Elmer no levanta la cabeza, le sigue doliendo, como no lo imaginan... todo. Y creo, que no es solo un dolor físico, es el dolor del exilio obligado , el dolor de ver la vida pasar frente a sus ojos, día a día, y no poderse parar para hacerle frente. Es el dolor de saber que la empresa a la que llama abiertamente “mi enemiga”, moviliza a cientos de comuneros hasta Lima, y les cierra la puerta en la cara, la bronca (es dolor).
No saben como crujen sus dientes, apretados, (mordiéndose uno mismo para ver si se siente), cuando se habla de Conga.
No sabemos si tocarle la espalda, para transmitirle una poca de fuerzas... Elmer, levanta sin ayuda de nadie la cabeza, y dice: "¿Ganaremos?"
Y aunque no lo sabemos con certeza, le decimos. Sí, Conga no va más.
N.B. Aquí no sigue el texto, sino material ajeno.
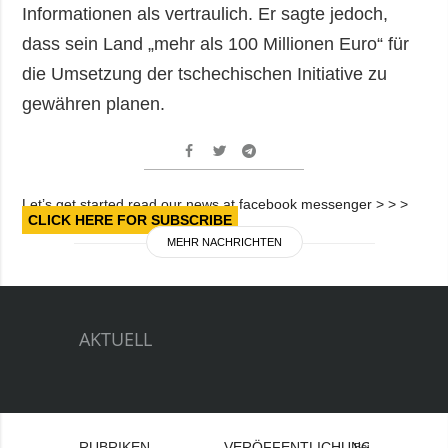
Informationen als vertraulich. Er sagte jedoch,
dass sein Land „mehr als 100 Millionen Euro“ für
die Umsetzung der tschechischen Initiative zu
gewähren planen.
Let’s get started read our news at facebook messenger > > >
CLICK HERE FOR SUBSCRIBE
MEHR NACHRICHTEN
AKTUELL
RUBRIKEN
VERÖFFENTLICHUNGEN
Bei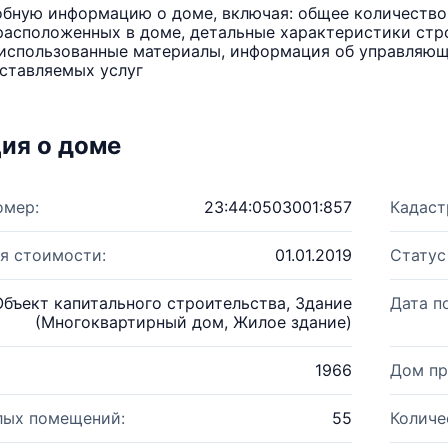
бную информацию о доме, включая: общее количество 
расположенных в доме, детальные характеристики стро
использованные материалы, информация об управляюще
ставляемых услуг
ия о доме
омер:
23:44:0503001:857
Кадаст
я стоимости:
01.01.2019
Статус
Объект капитального строительства, Здание
Дата п
(Многоквартирный дом, Жилое здание)
1966
Дом пр
лых помещений:
55
Количе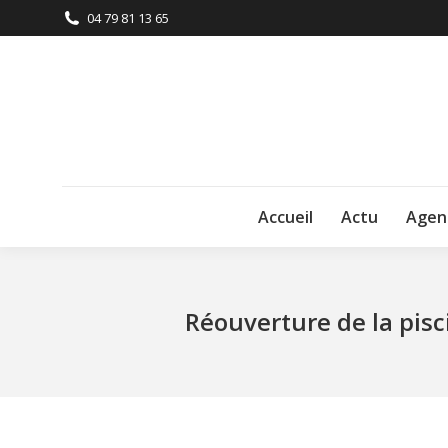
04 79 81 13 65
Accueil
Actu
Agen
Réouverture de la pis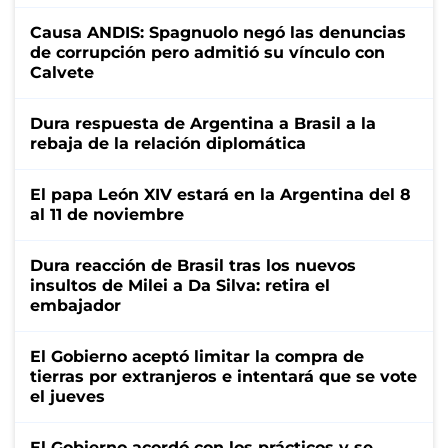
Causa ANDIS: Spagnuolo negó las denuncias
de corrupción pero admitió su vínculo con
Calvete
Dura respuesta de Argentina a Brasil a la
rebaja de la relación diplomática
El papa León XIV estará en la Argentina del 8
al 11 de noviembre
Dura reacción de Brasil tras los nuevos
insultos de Milei a Da Silva: retira el
embajador
El Gobierno aceptó limitar la compra de
tierras por extranjeros e intentará que se vote
el jueves
El Gobierno acordó con los prácticos y se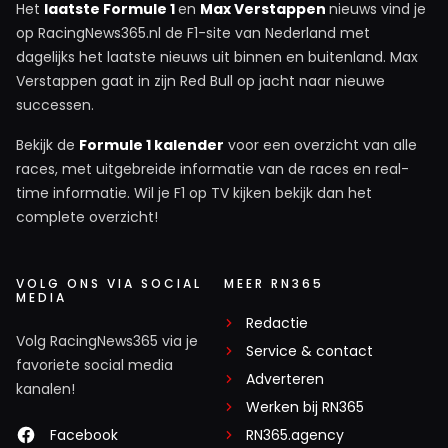
Het
laatste Formule 1
en
Max Verstappen
nieuws vind je
op RacingNews365.nl de F1-site van Nederland met
dagelijks het laatste nieuws uit binnen en buitenland. Max
Verstappen gaat in zijn Red Bull op jacht naar nieuwe
successen.
Bekijk de
Formule 1 kalender
voor een overzicht van alle
races, met uitgebreide informatie van de races en real-
time informatie. Wil je F1 op TV kijken bekijk dan het
complete overzicht!
VOLG ONS VIA SOCIAL
MEER RN365
MEDIA
Redactie
Volg RacingNews365 via je
Service & contact
favoriete social media
Adverteren
kanalen!
Werken bij RN365
Facebook
RN365.agency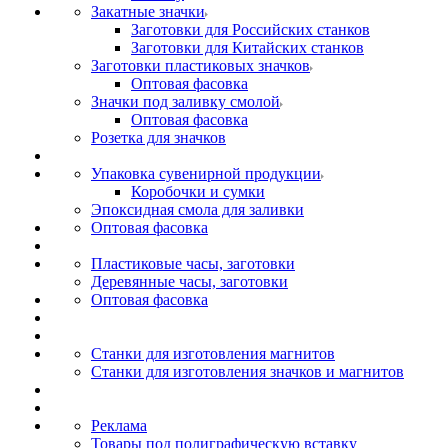
Закатные значки
Заготовки для Российских станков
Заготовки для Китайских станков
Заготовки пластиковых значков
Оптовая фасовка
Значки под заливку смолой
Оптовая фасовка
Розетка для значков
Упаковка сувенирной продукции
Коробочки и сумки
Эпоксидная смола для заливки
Оптовая фасовка
Пластиковые часы, заготовки
Деревянные часы, заготовки
Оптовая фасовка
Станки для изготовления магнитов
Станки для изготовления значков и магнитов
Реклама
Товары под полиграфическую вставку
Elmer no abandonó la lucha, ahora está en dos: Contra la parálisis, y contra la minera. La primera le intenta robar la memoria, la expresión, las ganas de vivir, e intenta postrarle en el abandono de "resistir" (que de eso se trata, de vivir). La segunda... también.
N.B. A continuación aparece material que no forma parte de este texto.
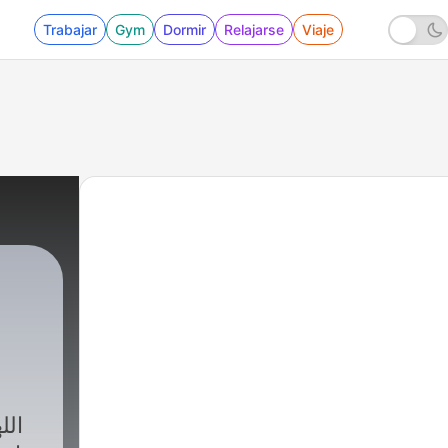
Trabajar
Gym
Dormir
Relajarse
Viaje
116 - Ramadan Karem
ال،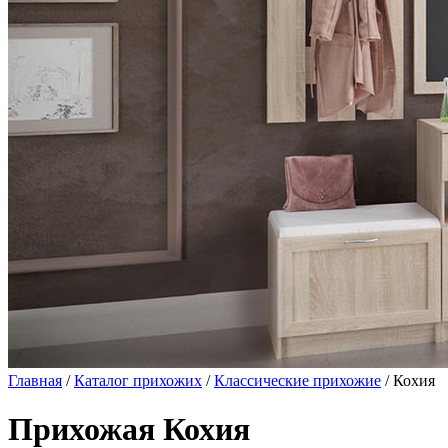
Главная
/
Каталог прихожих
/
Классические прихожие
/ Кохия
Прихожая Кохия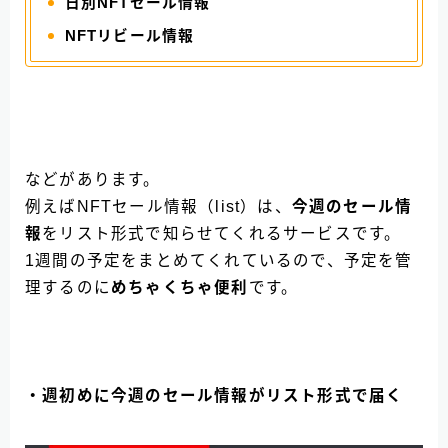
日別NFTセール情報
NFTリビール情報
などがあります。
例えばNFTセール情報（list）は、
今週のセール情
報
をリスト形式で知らせてくれるサービスです。
1週間の予定をまとめてくれているので、予定を管
理するのに
めちゃくちゃ便利
です。
・週初めに今週のセール情報がリスト形式で届く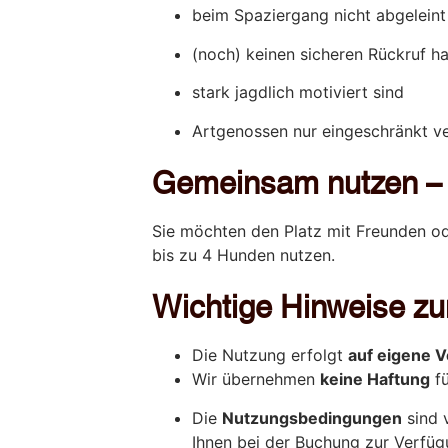
beim Spaziergang nicht abgelein
(noch) keinen sicheren Rückruf h
stark jagdlich motiviert sind
Artgenossen nur eingeschränkt v
Gemeinsam nutzen –
Sie möchten den Platz mit Freunden o
bis zu 4 Hunden nutzen.
Wichtige Hinweise zu
Die Nutzung erfolgt
auf eigene 
Wir übernehmen
keine Haftung
fü
Die
Nutzungsbedingungen
sind 
Ihnen bei der Buchung zur Verfüg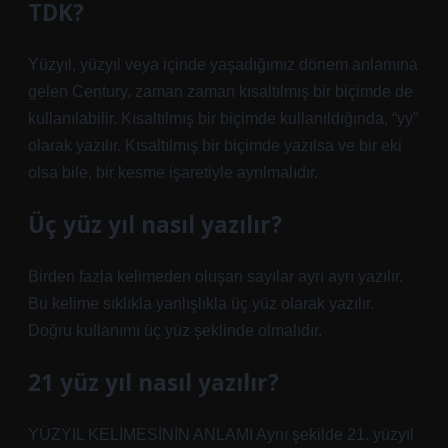
TDK?
Yüzyıl, yüzyıl veya içinde yaşadığımız dönem anlamına
gelen Century, zaman zaman kısaltılmış bir biçimde de
kullanılabilir. Kısaltılmış bir biçimde kullanıldığında, “yy”
olarak yazılır. Kısaltılmış bir biçimde yazılsa ve bir eki
olsa bile, bir kesme işaretiyle ayrılmalıdır.
Üç yüz yıl nasıl yazılır?
Birden fazla kelimeden oluşan sayılar ayrı ayrı yazılır.
Bu kelime sıklıkla yanlışlıkla üç yüz olarak yazılır.
Doğru kullanımı üç yüz şeklinde olmalıdır.
21 yüz yıl nasıl yazılır?
YÜZYIL KELİMESİNİN ANLAMI Aynı şekilde 21. yüzyıl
Mientras Elmer, se alista en su silla de ruedas, me aproximo a la pared donde noté una inscripción. Y pude leer: "Piensa que la vida es un espejo, sonríele y te sonreirá"
¿Quièn escribió la frase? -pregunto.
Yo. (Me contesta).
Vine pensando en aquello, y ahora veo que la propias personas son espejos, algunas al observarlas (más allá del simple hecho de mirar) son cristalinas y otras opacadas por algún tono oscuro (como los espejos polarizados, o los que brillan mucho y tampoco dejan ver). Elmer, logró que al intentar ver, a través de él, me viera a mi mismo.
Y hoy sé, que por más contradicciones familiares o laborales tenga, por más recriminaciones o llamados de atención y amenazas simplonas coleccione, voy por el camino correcto. Elmer ahora es un espejo, al que cotidianamente deberían recurrir los jóvenes, que mueven las piernas pero para no ir a ninguna parte, para permanecer plantados, esperando el látigo represor, sirviendo, obedeciendo. Muertos, sin haber luchado.
Heroicos guardianes de las lagunas, heridos cobardemenbte por los mercenarios de Newmont.